The thing is, the horse has a brain and his own set of reflexes and priorities, so the rider has to pay constant attention to the horse all the time. It gives the rider constant signals of it's intentions, and watching them is important. This can be quite relaxed, and it's not at all fearful, but neither the horse or the rider wants to be surprised.

Most beginners don't do that, especially on a well-broke placid horse. But even a big draft horse can just straight sideways in a flash, so a rider has to be prepared for those sudden moves. A nervous horse will sure tell you he's nervous. But if you're paying attention, the horse will be predictable.

Most beginners also tend to try to over-control a horse by working the bit and reins far too much.

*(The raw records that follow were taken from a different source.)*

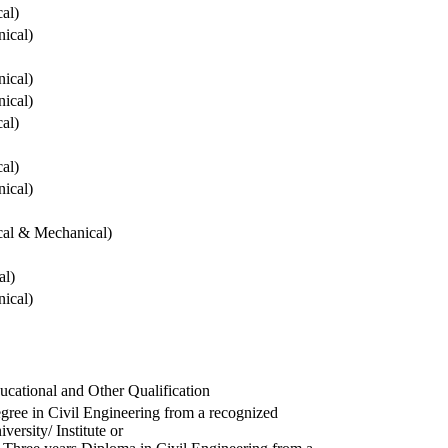
cal)
ical)
ical)
ical)
cal)
cal)
ical)
ical & Mechanical)
al)
ical)
ucational and Other Qualification
gree in Civil Engineering from a recognized
versity/ Institute or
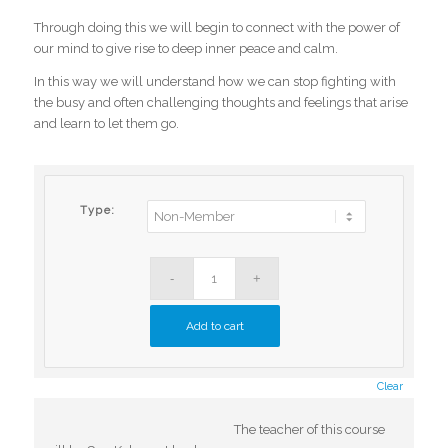
Through doing this we will begin to connect with the power of
our mind to give rise to deep inner peace and calm.
In this way we will understand how we can stop fighting with
the busy and often challenging thoughts and feelings that arise
and learn to let them go.
Type:
Add to cart
Clear
The teacher of this course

Some horses tolerate this better than others, but a happy horse who's doing the right thing doesn't need control.

Since good, experienced horses have brains and are always thinking, the best way to ride is to just forgo the need to control them and correct them when they need it. The quieter the person is, the quieter the horse will be. All bits are pain devices, so when a horse is doing the right thing, a very light touch on the reins is all that's needed. The light touch is only a cue to do something, and it doesn't hurt. Pulling hard on the reins does hurt.

A rider needs to understand a good horse is very happy to be ridden. Horses like to move out and go see the country, and dislike being cooped up in a corral. That's their nature. When the rider is reliable, and trusts the horse, the trust is returned.

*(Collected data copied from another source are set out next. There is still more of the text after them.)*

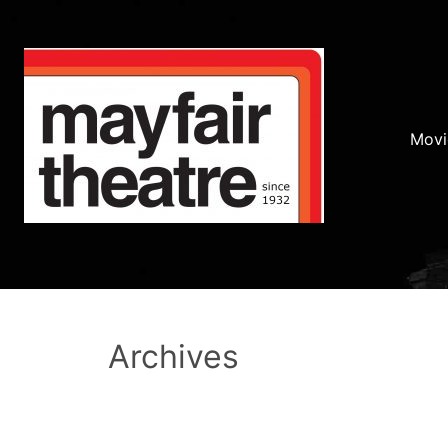
Movi
Archives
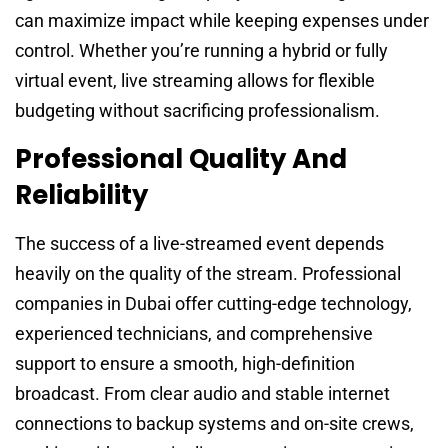
can maximize impact while keeping expenses under
control. Whether you’re running a hybrid or fully
virtual event, live streaming allows for flexible
budgeting without sacrificing professionalism.
Professional Quality And
Reliability
The success of a live-streamed event depends
heavily on the quality of the stream. Professional
companies in Dubai offer cutting-edge technology,
experienced technicians, and comprehensive
support to ensure a smooth, high-definition
broadcast. From clear audio and stable internet
connections to backup systems and on-site crews,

There have been a few times in my life when I had to trust my horse or we could both be killed. During those times, I let the horse do all the thinking and just paid attention to staying on him and staying centered, so he wouldn't lose his balance.

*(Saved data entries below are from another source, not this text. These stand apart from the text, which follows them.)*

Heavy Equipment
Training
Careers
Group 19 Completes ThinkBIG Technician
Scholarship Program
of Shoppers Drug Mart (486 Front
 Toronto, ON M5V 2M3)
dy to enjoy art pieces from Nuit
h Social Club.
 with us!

There are always surly horses, of course, who don't want to be ridden, but even they will generally become happy once things begin and the rider pays attention to them.

The relationship between the animal and the person is a lot like the one we have with dogs. A horse that is always well treated, respected, and cared for will deliver it back to the rider. But being alert is the most important thing always.

Horses can become spoiled, much like dogs. A spoiled horse will want to have his way with you, but once he understands you're the boss without making it a big issue, they'll perform. But the rider always has to really watch a spoiled horse closely with more alertness. Pretty much like a spoiled dog.

A good horse often will trust its rider completely, and as long as it's given the freedom to move as it feels it must, can go to remarkable lengths to keep a rider safe and secure. They are also very willing to endanger themselves for a rider as well, sometimes. Most horses are more forgiving of our mistakes than we are theirs if there's mutual trust present.